Поднял взгляд, увидел самого себя в зеркале — и не узнал! В стекле отражался бледный сухощавый субъект, и он походил бы на Глостера, если бы не глаза… Зрачки расширены так, что сами глаза выглядели пустыми черными провалами, ямами, на самом дне которых вяло и серо плескалось безумие.
Часть девятая
ТЕНИ В АДУ
Глава 52
Але снилось море. Оно было мутным, блеклым и пузырилось, будто теплая стоялая жижа; девушка представила, как солоновато-приторна эта жижа на вкус, почувствовала запах гниющих водорослей, царапающие коготки соли на горле — и проснулась. Море продолжало плескаться, напоминая полудохлую медузу; вдали цвет его из грязно-блеклого становился ядовито-купоросным, и девушке вдруг стало ясно, что это вовсе не Крым и не Кавказ, а море у ее ног — не Черное, другое: безжизненное, пустое скопище солено-горьких вод на унылой, скорбной и бесцветной, как скомканная бумага, поверхности неведомой планеты, может, и бывшей некогда Землей, а скорее — не бывшей никогда ничем. Потом рядом с ней появился юноша, словно только что сошедший с рекламы дезодоранта или джинсов «настоящая Америка» — с развитыми мышцами под упругой эластичной кожей, загорелый, с выгоревшими добела волосами и со смешливыми ямочками на щеках, стоял рядом и приветливо улыбался всеми сорока пятью зубами. Или — пятьюдесятью?
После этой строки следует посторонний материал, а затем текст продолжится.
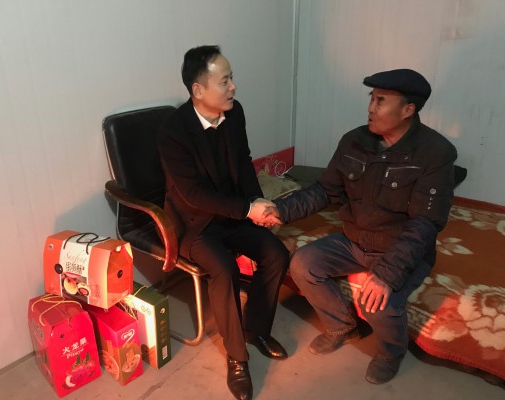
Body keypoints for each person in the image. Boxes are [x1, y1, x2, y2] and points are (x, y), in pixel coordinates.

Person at [272, 69, 457, 384]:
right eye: (371, 99)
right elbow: (325, 190)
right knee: (303, 263)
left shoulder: (435, 153)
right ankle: (343, 326)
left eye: (380, 101)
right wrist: (280, 210)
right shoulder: (354, 141)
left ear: (408, 109)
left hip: (399, 248)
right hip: (355, 240)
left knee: (377, 304)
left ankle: (391, 352)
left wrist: (386, 274)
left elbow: (425, 224)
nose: (370, 108)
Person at [158, 45, 289, 400]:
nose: (233, 87)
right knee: (224, 269)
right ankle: (237, 358)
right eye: (225, 81)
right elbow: (192, 194)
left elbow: (244, 162)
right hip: (195, 223)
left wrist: (258, 204)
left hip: (234, 211)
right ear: (198, 89)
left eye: (232, 78)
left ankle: (255, 329)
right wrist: (247, 210)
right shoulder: (173, 131)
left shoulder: (235, 112)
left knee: (276, 254)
По правде сказать, Аля никогда не знала, сколько здоровых зубов должно быть у человека, и полагала, что чем больше, тем лучше.
— Жарко, — искренне согласилась Аля, продолжая так же внимательно рассматривать собеседника. Вздохнула. По идее… По идее нужно было бы сразу отослать этого чистопородного спортсмена «в баню» и дожидаться Маэстро, но…
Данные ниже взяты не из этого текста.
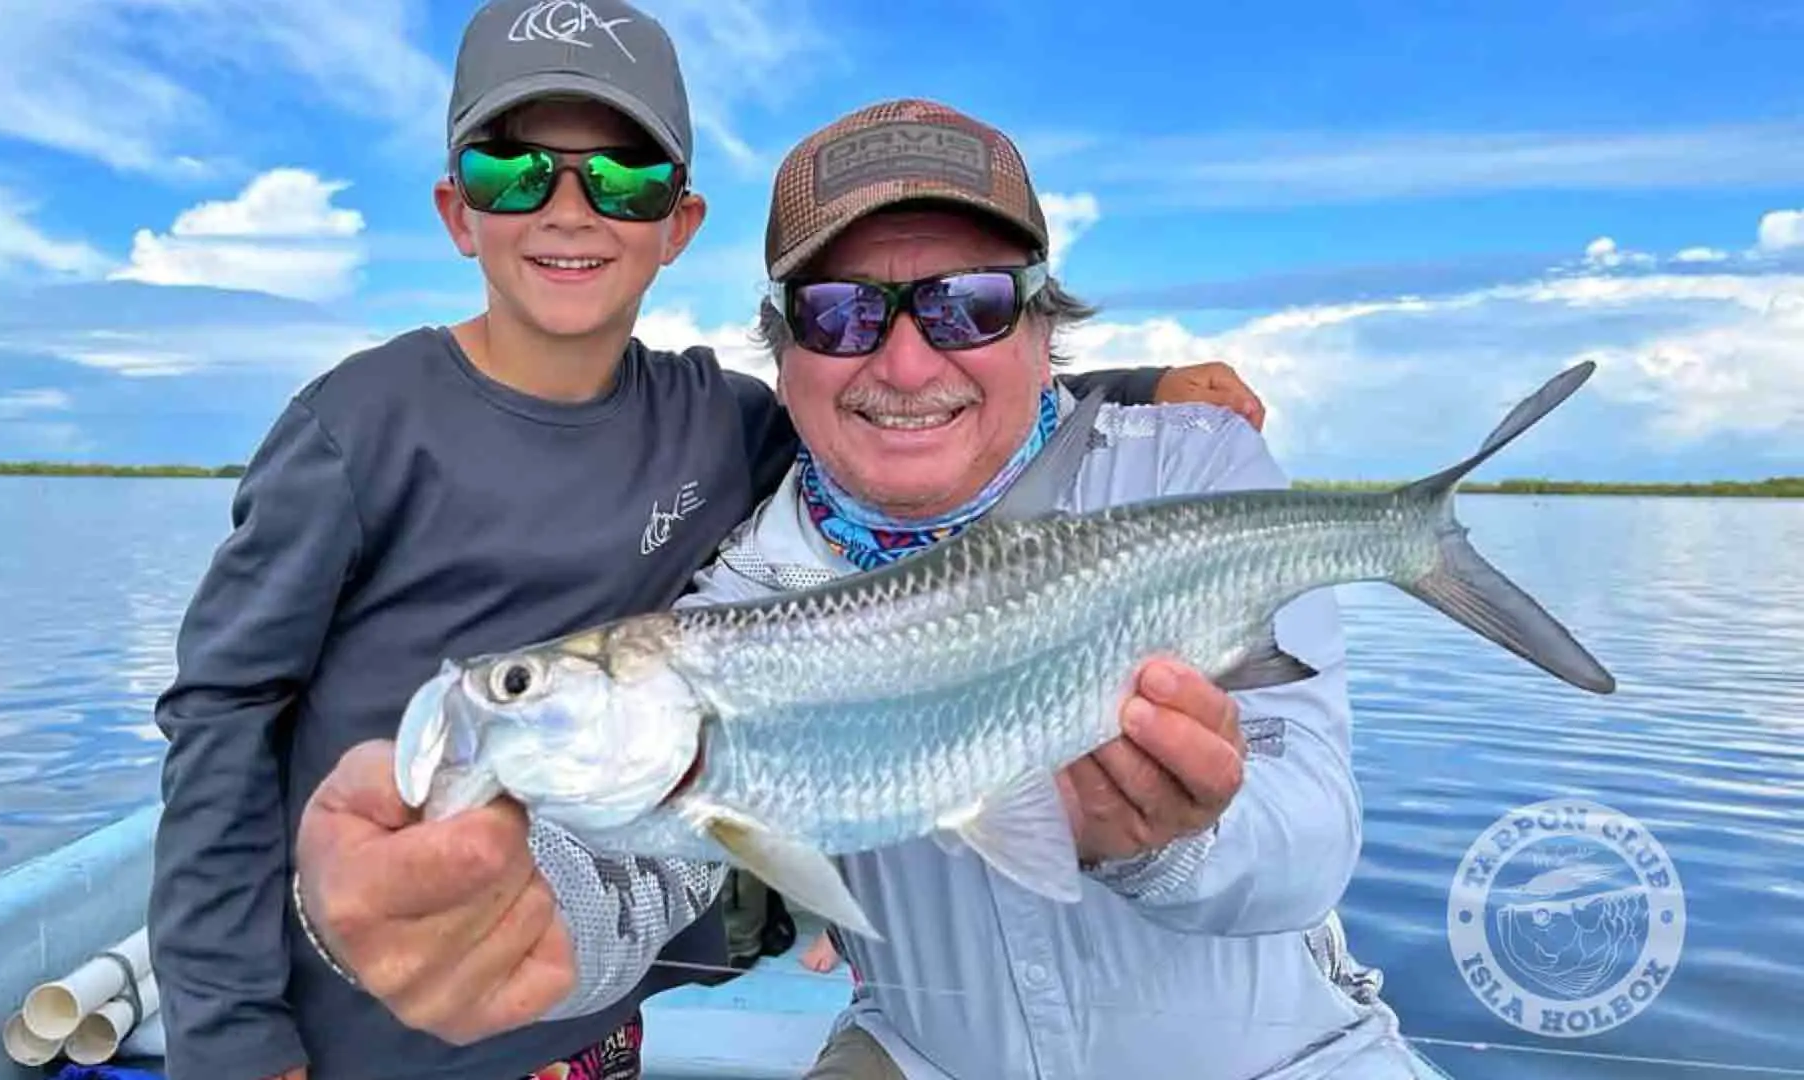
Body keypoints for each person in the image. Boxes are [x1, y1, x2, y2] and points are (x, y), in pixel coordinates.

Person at [146, 2, 1264, 1078]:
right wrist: (232, 1024)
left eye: (624, 176)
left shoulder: (719, 419)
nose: (569, 209)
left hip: (582, 1012)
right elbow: (223, 711)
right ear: (455, 210)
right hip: (366, 1002)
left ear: (679, 223)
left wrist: (1139, 389)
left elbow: (907, 401)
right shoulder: (357, 428)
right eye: (513, 170)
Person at [668, 97, 1456, 1079]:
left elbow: (1314, 838)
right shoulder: (736, 609)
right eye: (840, 312)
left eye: (971, 304)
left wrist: (1173, 843)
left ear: (1043, 335)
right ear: (783, 359)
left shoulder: (1191, 475)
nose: (907, 363)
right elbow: (642, 849)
Непонятно, мутно-болезненный сон сделал ее такой восприимчивой к «изысканной мужской красоте» или это просто немыслимо для любой девчонки — послать куда подальше такого породистого самца?.. Вернее… Аля поежилась. Она растерялась, и мысли полетели смешливые, как девичье перешептывание в летнем лагере после отбоя… Или мир вообще устроен так, что искреннее волнение и смущение приходится прятать не только перед другими, но и перед собой за показным цинизмом или безразличием, навсегда теряя то сущее, что еще ценно в этом мире?..
Бог знает. Ведь он действительно красив, этот юноша, а настоящая красота, мужская или женская, куда более редка, чем обаяние, и куда более ценна, чем ум… И еще Але вспомнилось, что слово «красавица» звучит по-итальянски как «белладонна», у нас это — дурманная ведьмина трава, вызывающая опьянение, неистовство, эйфорию, полную неземных полетов и воспоминаний обо всем прекрасном, с тобою так и не случившемся.
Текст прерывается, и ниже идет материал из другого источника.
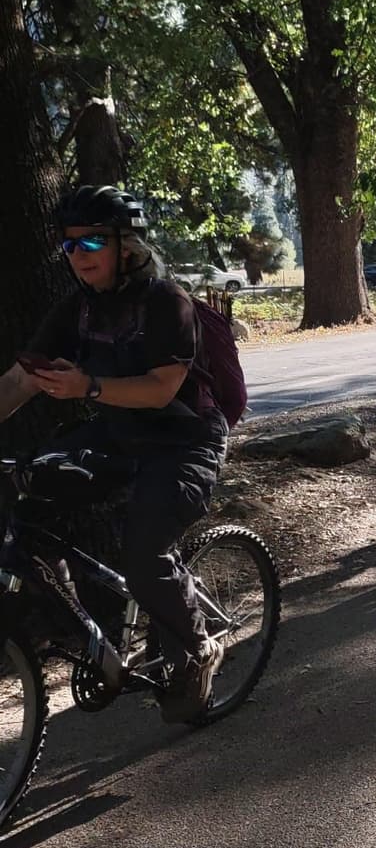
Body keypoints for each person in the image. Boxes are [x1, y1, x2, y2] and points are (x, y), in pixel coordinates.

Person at [0, 186, 229, 722]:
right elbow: (18, 383)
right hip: (119, 434)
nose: (80, 255)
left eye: (93, 242)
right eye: (70, 245)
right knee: (29, 492)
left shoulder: (167, 302)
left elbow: (161, 389)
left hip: (184, 442)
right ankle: (80, 624)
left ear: (126, 245)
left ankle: (199, 649)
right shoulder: (75, 310)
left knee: (144, 556)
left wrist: (88, 387)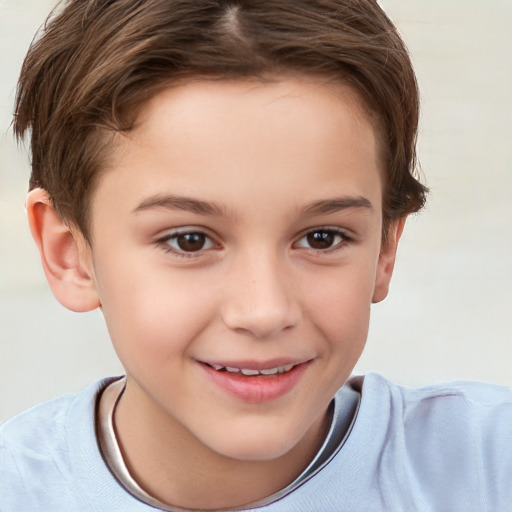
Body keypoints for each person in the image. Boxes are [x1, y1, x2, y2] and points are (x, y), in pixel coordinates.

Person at [0, 0, 510, 510]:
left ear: (385, 248)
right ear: (69, 253)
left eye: (322, 238)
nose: (265, 311)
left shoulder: (489, 467)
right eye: (189, 240)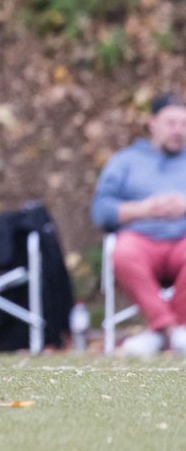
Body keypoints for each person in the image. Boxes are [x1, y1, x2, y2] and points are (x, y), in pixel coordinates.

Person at [91, 93, 186, 356]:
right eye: (171, 123)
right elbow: (101, 210)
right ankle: (173, 332)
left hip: (182, 241)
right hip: (141, 239)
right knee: (121, 252)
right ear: (152, 123)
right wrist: (143, 209)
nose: (178, 131)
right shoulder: (125, 161)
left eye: (183, 124)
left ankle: (158, 333)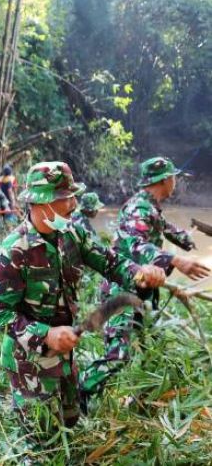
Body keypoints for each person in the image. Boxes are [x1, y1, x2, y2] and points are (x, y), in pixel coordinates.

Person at [0, 161, 165, 455]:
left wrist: (140, 272)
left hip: (67, 354)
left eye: (73, 195)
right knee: (43, 446)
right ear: (40, 202)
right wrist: (45, 334)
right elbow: (0, 313)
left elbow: (109, 261)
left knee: (70, 422)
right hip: (30, 363)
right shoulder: (13, 252)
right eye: (64, 197)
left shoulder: (72, 235)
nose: (73, 204)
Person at [80, 156, 210, 403]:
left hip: (142, 292)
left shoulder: (151, 208)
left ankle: (145, 398)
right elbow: (135, 244)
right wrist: (176, 260)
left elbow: (170, 230)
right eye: (174, 177)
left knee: (153, 348)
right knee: (117, 356)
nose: (176, 182)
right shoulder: (139, 208)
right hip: (122, 292)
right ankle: (77, 397)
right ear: (164, 180)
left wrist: (191, 237)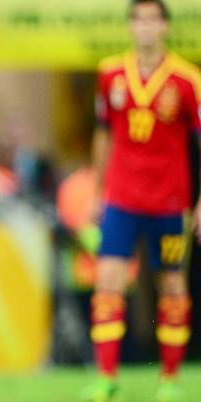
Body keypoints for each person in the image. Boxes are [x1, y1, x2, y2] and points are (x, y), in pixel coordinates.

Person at [84, 1, 201, 401]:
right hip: (122, 201)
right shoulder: (110, 74)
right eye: (139, 19)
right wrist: (98, 192)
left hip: (170, 203)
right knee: (107, 283)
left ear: (165, 27)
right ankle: (106, 378)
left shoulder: (188, 80)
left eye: (153, 19)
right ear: (131, 27)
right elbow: (102, 134)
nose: (146, 27)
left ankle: (168, 380)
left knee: (171, 286)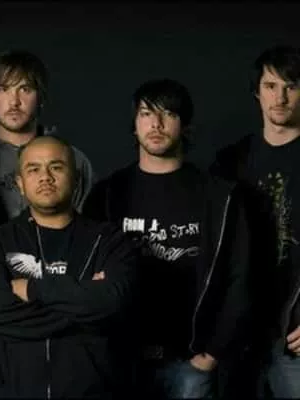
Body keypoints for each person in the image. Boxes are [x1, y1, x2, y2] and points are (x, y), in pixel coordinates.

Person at [82, 78, 250, 399]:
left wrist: (211, 354)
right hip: (122, 360)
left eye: (168, 114)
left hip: (191, 362)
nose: (156, 124)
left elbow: (240, 277)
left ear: (185, 125)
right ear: (134, 125)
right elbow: (87, 277)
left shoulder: (219, 196)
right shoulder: (107, 195)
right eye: (146, 114)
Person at [0, 135, 138, 399]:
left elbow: (113, 303)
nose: (45, 177)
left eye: (56, 167)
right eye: (33, 169)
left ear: (76, 179)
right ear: (20, 184)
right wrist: (87, 305)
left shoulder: (109, 241)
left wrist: (33, 290)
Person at [210, 44, 300, 398]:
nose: (280, 97)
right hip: (237, 333)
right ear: (256, 92)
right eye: (271, 86)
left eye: (291, 86)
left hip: (293, 334)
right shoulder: (229, 163)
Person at [0, 49, 94, 224]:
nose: (14, 101)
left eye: (25, 89)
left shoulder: (73, 160)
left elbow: (87, 229)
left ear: (41, 98)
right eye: (3, 89)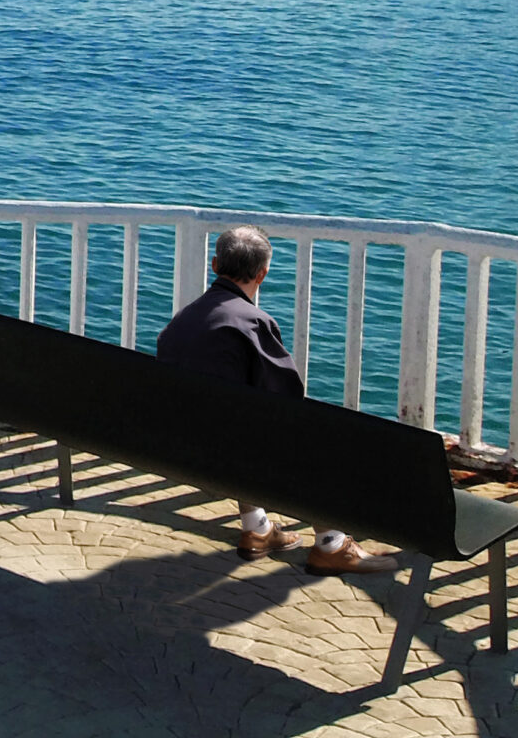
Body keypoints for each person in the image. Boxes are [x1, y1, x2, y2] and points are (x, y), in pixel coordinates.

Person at [157, 224, 398, 573]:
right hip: (226, 453)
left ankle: (257, 530)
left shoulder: (183, 319)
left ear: (214, 265)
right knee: (305, 436)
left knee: (236, 420)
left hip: (173, 444)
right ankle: (331, 545)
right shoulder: (254, 322)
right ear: (263, 274)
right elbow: (287, 399)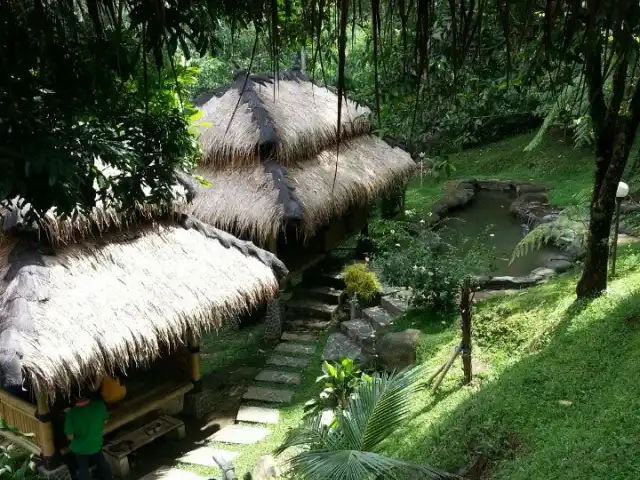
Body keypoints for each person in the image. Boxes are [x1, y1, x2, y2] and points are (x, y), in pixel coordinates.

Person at [64, 396, 112, 480]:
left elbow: (70, 437)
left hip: (80, 449)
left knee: (83, 469)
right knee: (101, 462)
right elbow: (105, 421)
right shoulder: (99, 405)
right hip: (96, 443)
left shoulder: (71, 413)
А вот интересно, как тогда по-итальянски будет «красавец»? «Опиум»? Или — «наваждение»? Может быть, это куда лучше, чем сон о мутном море?.. Почему-то считается, что раз мужчины «любят глазами», то их избранница должна быть хороша собой, стройна, с веселым, томным или покорным взглядом… Девушка же может удовольствоваться толстым и лысым уродом с объемистым бумажником… А порой…
Нет. Природа глуповата в своем совершенстве. Умом барышня может понимать, что с жирным сутулоплечим и крючконосым миллионером куда легче перетоптаться в этой жизни, но при виде молодого человека с упругими мышцами под гладкой шелковистой кожей, веселого или, наоборот, мечтательного, редкая девчонка не ощущала томного, щемящего, головокружительного беспокойства; стоит такому только повернуться, поманить пальцем, взглянуть ласково, и вот уже забыты все былые привязанности и любови, в душе — дикий телячий восторг:
«Он выбрал меня!» И девчонка готова лететь за таким куда угодно, поглупевшая и покорная, ласковая и чувственная, не ощущая ничего, кроме жажды близости… Пока ледяная рассудочная волна не окатит прозрачной пеной, не высветит в зеркале с беспощадной насмешкою припухлости под глазами от несостоявшихся, скрываемых ото всех слез, не заставит заметить собственный потухший взгляд и морщинки, протянувшиеся к уголкам рта, — потому что много лет она непроизвольно сжимала губы, не желая смириться с обыденным и не в силах ничего изменить… Пока эта самая волна не сделает зрение достаточно ясным, чтобы увидеть, что перед нею просто альфонс, корыстный и алчный, жалкий в своем стремлении казаться мужественным.